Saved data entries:
= Beginning of Section =

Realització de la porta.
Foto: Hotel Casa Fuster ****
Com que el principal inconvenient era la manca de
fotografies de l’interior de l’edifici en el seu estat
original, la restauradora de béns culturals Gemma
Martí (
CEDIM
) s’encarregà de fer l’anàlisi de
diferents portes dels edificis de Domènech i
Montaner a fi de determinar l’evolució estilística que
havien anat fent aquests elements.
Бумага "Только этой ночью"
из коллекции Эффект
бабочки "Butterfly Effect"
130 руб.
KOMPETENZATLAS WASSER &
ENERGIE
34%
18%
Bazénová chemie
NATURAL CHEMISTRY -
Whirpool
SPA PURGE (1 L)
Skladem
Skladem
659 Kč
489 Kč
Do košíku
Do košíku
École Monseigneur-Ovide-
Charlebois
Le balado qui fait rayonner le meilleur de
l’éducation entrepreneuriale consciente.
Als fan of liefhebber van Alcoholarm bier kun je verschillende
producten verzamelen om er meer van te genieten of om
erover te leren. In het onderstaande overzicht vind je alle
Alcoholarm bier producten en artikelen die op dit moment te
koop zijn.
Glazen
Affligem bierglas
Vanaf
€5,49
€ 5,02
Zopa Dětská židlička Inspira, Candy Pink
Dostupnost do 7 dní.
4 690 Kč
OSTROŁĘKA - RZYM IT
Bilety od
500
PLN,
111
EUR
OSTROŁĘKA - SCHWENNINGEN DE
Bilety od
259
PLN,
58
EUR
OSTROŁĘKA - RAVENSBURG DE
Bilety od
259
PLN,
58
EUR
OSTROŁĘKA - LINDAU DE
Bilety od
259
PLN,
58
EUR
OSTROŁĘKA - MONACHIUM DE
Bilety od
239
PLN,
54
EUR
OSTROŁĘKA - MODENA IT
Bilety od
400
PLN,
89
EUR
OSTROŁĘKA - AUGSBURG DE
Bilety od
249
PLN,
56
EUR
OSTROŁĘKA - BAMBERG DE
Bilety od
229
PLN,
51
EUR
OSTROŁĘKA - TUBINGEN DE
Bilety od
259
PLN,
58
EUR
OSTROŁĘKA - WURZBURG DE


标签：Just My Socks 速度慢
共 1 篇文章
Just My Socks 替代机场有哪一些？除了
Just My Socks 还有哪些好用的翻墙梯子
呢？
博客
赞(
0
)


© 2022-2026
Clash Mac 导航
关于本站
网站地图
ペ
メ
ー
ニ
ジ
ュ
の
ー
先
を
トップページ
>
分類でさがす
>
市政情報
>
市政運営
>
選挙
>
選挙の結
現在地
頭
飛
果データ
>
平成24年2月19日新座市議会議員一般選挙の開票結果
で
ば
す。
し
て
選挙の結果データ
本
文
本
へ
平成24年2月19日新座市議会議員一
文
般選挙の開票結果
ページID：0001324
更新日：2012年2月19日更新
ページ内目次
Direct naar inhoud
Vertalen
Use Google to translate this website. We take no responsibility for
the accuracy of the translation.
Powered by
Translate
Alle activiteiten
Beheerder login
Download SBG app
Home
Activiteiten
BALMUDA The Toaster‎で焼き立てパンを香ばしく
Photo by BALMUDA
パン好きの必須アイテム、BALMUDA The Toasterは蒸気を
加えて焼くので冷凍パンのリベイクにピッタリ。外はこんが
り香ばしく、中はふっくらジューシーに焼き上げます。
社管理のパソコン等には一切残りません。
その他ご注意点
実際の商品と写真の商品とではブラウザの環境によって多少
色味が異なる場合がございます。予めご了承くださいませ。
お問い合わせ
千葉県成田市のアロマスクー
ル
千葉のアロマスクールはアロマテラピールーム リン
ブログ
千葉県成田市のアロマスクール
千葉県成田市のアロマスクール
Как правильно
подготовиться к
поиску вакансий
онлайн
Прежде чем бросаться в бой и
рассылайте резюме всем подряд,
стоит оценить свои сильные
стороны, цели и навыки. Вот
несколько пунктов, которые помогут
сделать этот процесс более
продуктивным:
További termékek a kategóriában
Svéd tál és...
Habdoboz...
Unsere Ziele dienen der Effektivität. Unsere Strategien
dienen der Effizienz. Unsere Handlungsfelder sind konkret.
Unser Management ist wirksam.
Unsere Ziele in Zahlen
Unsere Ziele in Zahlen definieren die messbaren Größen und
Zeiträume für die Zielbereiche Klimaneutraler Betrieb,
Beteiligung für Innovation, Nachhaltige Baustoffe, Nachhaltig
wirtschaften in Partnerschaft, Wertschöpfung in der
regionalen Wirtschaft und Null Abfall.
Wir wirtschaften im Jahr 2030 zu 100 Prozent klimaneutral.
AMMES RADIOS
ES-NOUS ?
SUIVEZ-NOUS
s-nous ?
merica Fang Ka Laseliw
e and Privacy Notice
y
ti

= End of Section =

(WHAT TO WORK ON) Copy out every line of the data above, exactly as given.

(RESULT FOR THIS EXERCISE)
Realització de la porta.
Foto: Hotel Casa Fuster ****
Com que el principal inconvenient era la manca de
fotografies de l’interior de l’edifici en el seu estat
original, la restauradora de béns culturals Gemma
Martí (
CEDIM
) s’encarregà de fer l’anàlisi de
diferents portes dels edificis de Domènech i
Montaner a fi de determinar l’evolució estilística que
havien anat fent aquests elements.
Бумага "Только этой ночью"
из коллекции Эффект
бабочки "Butterfly Effect"
130 руб.
KOMPETENZATLAS WASSER &
ENERGIE
34%
18%
Bazénová chemie
NATURAL CHEMISTRY -
Whirpool
SPA PURGE (1 L)
Skladem
Skladem
659 Kč
489 Kč
Do košíku
Do košíku
École Monseigneur-Ovide-
Charlebois
Le balado qui fait rayonner le meilleur de
l’éducation entrepreneuriale consciente.
Als fan of liefhebber van Alcoholarm bier kun je verschillende
producten verzamelen om er meer van te genieten of om
erover te leren. In het onderstaande overzicht vind je alle
Alcoholarm bier producten en artikelen die op dit moment te
koop zijn.
Glazen
Affligem bierglas
Vanaf
€5,49
€ 5,02
Zopa Dětská židlička Inspira, Candy Pink
Dostupnost do 7 dní.
4 690 Kč
OSTROŁĘKA - RZYM IT
Bilety od
500
PLN,
111
EUR
OSTROŁĘKA - SCHWENNINGEN DE
Bilety od
259
PLN,
58
EUR
OSTROŁĘKA - RAVENSBURG DE
Bilety od
259
PLN,
58
EUR
OSTROŁĘKA - LINDAU DE
Bilety od
259
PLN,
58
EUR
OSTROŁĘKA - MONACHIUM DE
Bilety od
239
PLN,
54
EUR
OSTROŁĘKA - MODENA IT
Bilety od
400
PLN,
89
EUR
OSTROŁĘKA - AUGSBURG DE
Bilety od
249
PLN,
56
EUR
OSTROŁĘKA - BAMBERG DE
Bilety od
229
PLN,
51
EUR
OSTROŁĘKA - TUBINGEN DE
Bilety od
259
PLN,
58
EUR
OSTROŁĘKA - WURZBURG DE


标签：Just My Socks 速度慢
共 1 篇文章
Just My Socks 替代机场有哪一些？除了
Just My Socks 还有哪些好用的翻墙梯子
呢？
博客
赞(
0
)


© 2022-2026
Clash Mac 导航
关于本站
网站地图
ペ
メ
ー
ニ
ジ
ュ
の
ー
先
を
トップページ
>
分類でさがす
>
市政情報
>
市政運営
>
選挙
>
選挙の結
現在地
頭
飛
果データ
>
平成24年2月19日新座市議会議員一般選挙の開票結果
で
ば
す。
し
て
選挙の結果データ
本
文
本
へ
平成24年2月19日新座市議会議員一
文
般選挙の開票結果
ページID：0001324
更新日：2012年2月19日更新
ページ内目次
Direct naar inhoud
Vertalen
Use Google to translate this website. We take no responsibility for
the accuracy of the translation.
Powered by
Translate
Alle activiteiten
Beheerder login
Download SBG app
Home
Activiteiten
BALMUDA The Toaster‎で焼き立てパンを香ばしく
Photo by BALMUDA
パン好きの必須アイテム、BALMUDA The Toasterは蒸気を
加えて焼くので冷凍パンのリベイクにピッタリ。外はこんが
り香ばしく、中はふっくらジューシーに焼き上げます。
社管理のパソコン等には一切残りません。
その他ご注意点
実際の商品と写真の商品とではブラウザの環境によって多少
色味が異なる場合がございます。予めご了承くださいませ。
お問い合わせ
千葉県成田市のアロマスクー
ル
千葉のアロマスクールはアロマテラピールーム リン
ブログ
千葉県成田市のアロマスクール
千葉県成田市のアロマスクール
Как правильно
подготовиться к
поиску вакансий
онлайн
Прежде чем бросаться в бой и
рассылайте резюме всем подряд,
стоит оценить свои сильные
стороны, цели и навыки. Вот
несколько пунктов, которые помогут
сделать этот процесс более
продуктивным:
További termékek a kategóriában
Svéd tál és...
Habdoboz...
Unsere Ziele dienen der Effektivität. Unsere Strategien
dienen der Effizienz. Unsere Handlungsfelder sind konkret.
Unser Management ist wirksam.
Unsere Ziele in Zahlen
Unsere Ziele in Zahlen definieren die messbaren Größen und
Zeiträume für die Zielbereiche Klimaneutraler Betrieb,
Beteiligung für Innovation, Nachhaltige Baustoffe, Nachhaltig
wirtschaften in Partnerschaft, Wertschöpfung in der
regionalen Wirtschaft und Null Abfall.
Wir wirtschaften im Jahr 2030 zu 100 Prozent klimaneutral.
AMMES RADIOS
ES-NOUS ?
SUIVEZ-NOUS
s-nous ?
merica Fang Ka Laseliw
e and Privacy Notice
y
ti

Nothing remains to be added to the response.